A coming shower your shooting corns presage, presage = predict
Old achès throb, your hollow tooth will rage. [10] [aches pronounced as two syllables]
Sauntering in coffeehouse is Dulman seen;
He damns the climate and complains of spleen. spleen = bad mood, depression
 
Meanwhile the South, rising with dabbled wings, dabbled = wet and dirty
A sable cloud athwart the welkin flings, sable = black; athwart = across; welkin = sky
That swilled more liquor than it could contain, [15] swilled = drank
And, like a drunkard, gives it up again.
Brisk Susan whips her linen from the rope, linen = laundry
While the first drizzling shower is born aslope: aslope = across
Such is that sprinkling which some careless quean quean = lower-class girl
Flirts on you from her mop, but not so clean: [20]
You fly, invoke the gods; then turning, stop
To rail; she singing, still whirls on her mop. rail = complain
Not yet the dust had shunned the unequal strife, strife = struggle
But, aided by the wind, fought still for life,
And wafted with its foe by violent gust, [25]
’Twas doubtful which was rain and which was dust.
Ah! where must needy poet seek for aid,
When dust and rain at once his coat invade?

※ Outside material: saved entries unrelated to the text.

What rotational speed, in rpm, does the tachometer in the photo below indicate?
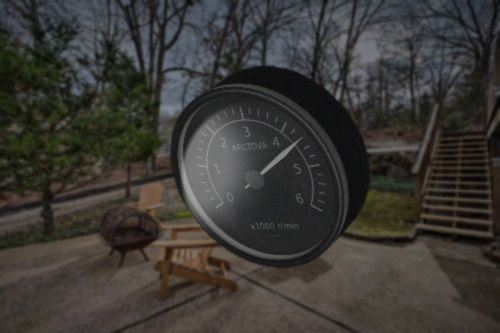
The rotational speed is 4400 rpm
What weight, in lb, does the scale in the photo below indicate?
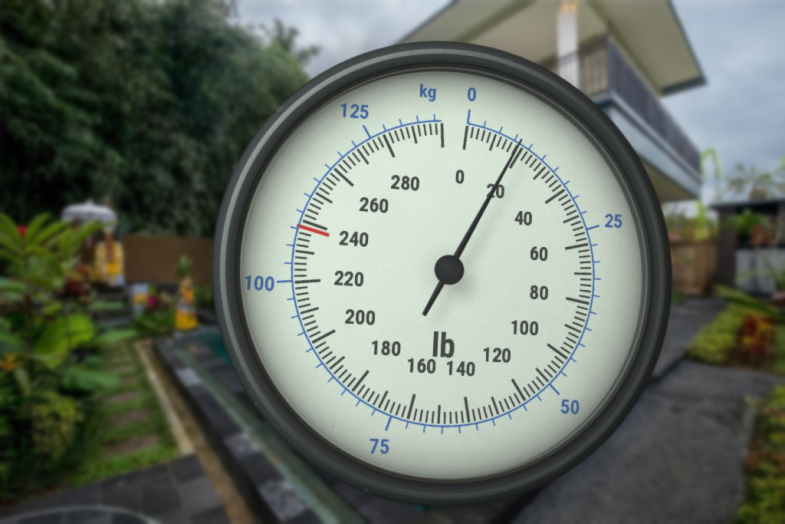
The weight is 18 lb
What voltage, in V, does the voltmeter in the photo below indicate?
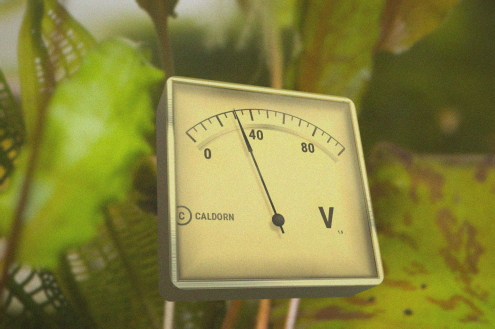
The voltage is 30 V
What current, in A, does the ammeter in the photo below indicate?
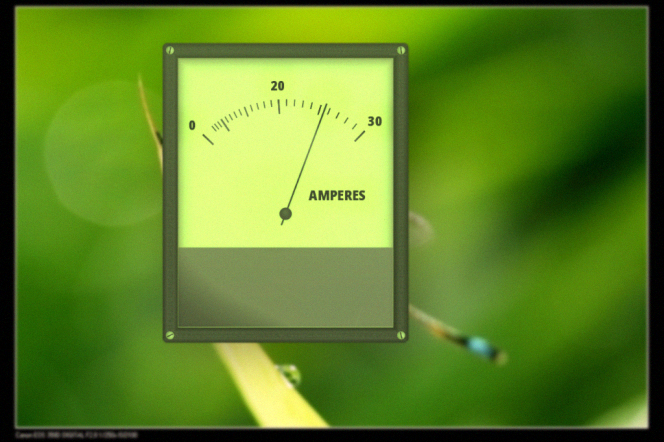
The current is 25.5 A
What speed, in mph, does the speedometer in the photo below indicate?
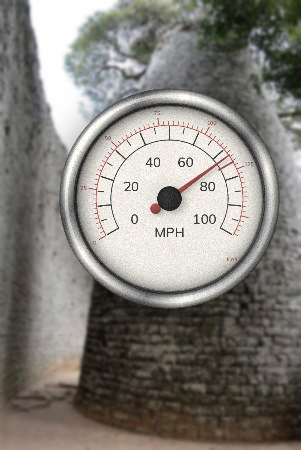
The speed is 72.5 mph
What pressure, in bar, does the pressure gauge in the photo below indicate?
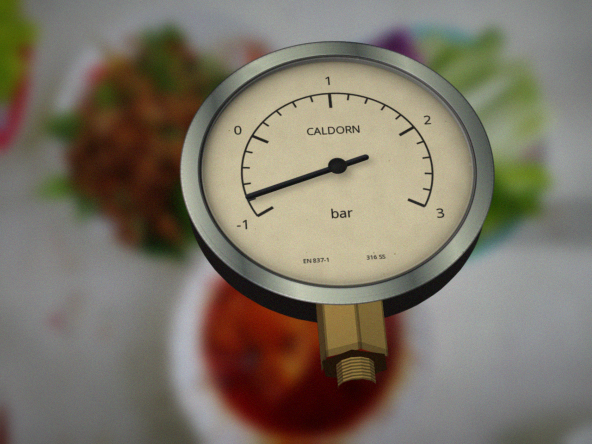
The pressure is -0.8 bar
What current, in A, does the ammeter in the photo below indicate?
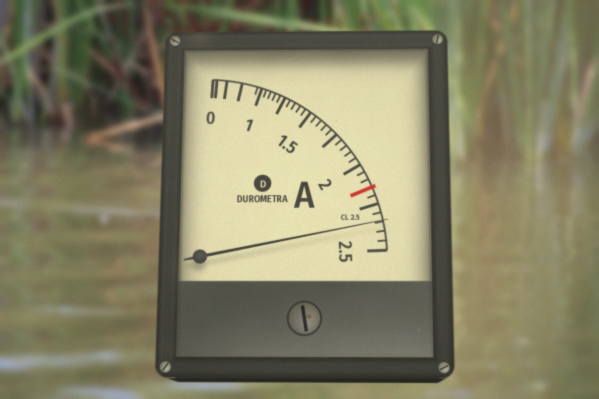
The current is 2.35 A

Sole coat, where dust cemented by the rain
Erects the nap, and leaves a mingled stain. [30] erects the nap = makes the fabric's fiber stand up
 
Now in contiguous drops the flood comes down, contiguous = continuous
Threatening with deluge this devoted town. deluge = flood; devoted = doomed
To shops in crowds the daggled females fly, daggled = muddy
Pretend to cheapen goods, but nothing buy.
The Templar spruce, while every spout’s abroach, [35] Templar spruce = well-dressed law student;
Stays till ’tis fair, yet seems to call a coach.
The tucked-up sempstress walks with hasty strides,
While seams run down her oiled umbrella’s sides.
Here various kinds, by various fortunes led,
Commence acquaintance underneath a shed. [40] shed = shelter
Triumphant Tories and desponding Whigs Tories, Whigs, the two rival political parties
Forget their feuds, and join to save their wigs.
Boxed in a chair the beau impatient sits, chair = sedan chair, a box carried by “chairmen”
While spouts run clattering o’er the roof by fits,
And ever and anon with frightful din [45]
The leather sounds; he trembles from within.
So when Troy chairmen bore the wooden steed, wooden steed = the Trojan Horse
Pregnant with Greeks impatient to be freed pregnant = filled
(Those bully Greeks, who, as the moderns do, bully = thuggish
Instead of paying chairmen, run them through), [50]
Laocoön struck the outside with his spear Laocoön wanted to test the Trojan Horse
And each imprisoned hero quaked for fear.
 
Now from all parts the swelling kennels flow, kennels = gutters
And bear their trophies with them as they go:
Filth of all hues and odors seem to tell [55]
What street they sailed from, by their sight and smell.
They, as each torrent drives with rapid force,
From Smithfield or St. Pulchre’s shape their course,
And in huge confluence joined at Snow Hill ridge, confluence = flowing together
Fall from the conduit prone to Holborn Bridge. [60]
Sweepings from butchers’ stalls, dung, guts, and blood,
Drowned puppies, stinking sprats, all drenched in mud,
Dead cats, and turnip tops, come tumbling down the flood.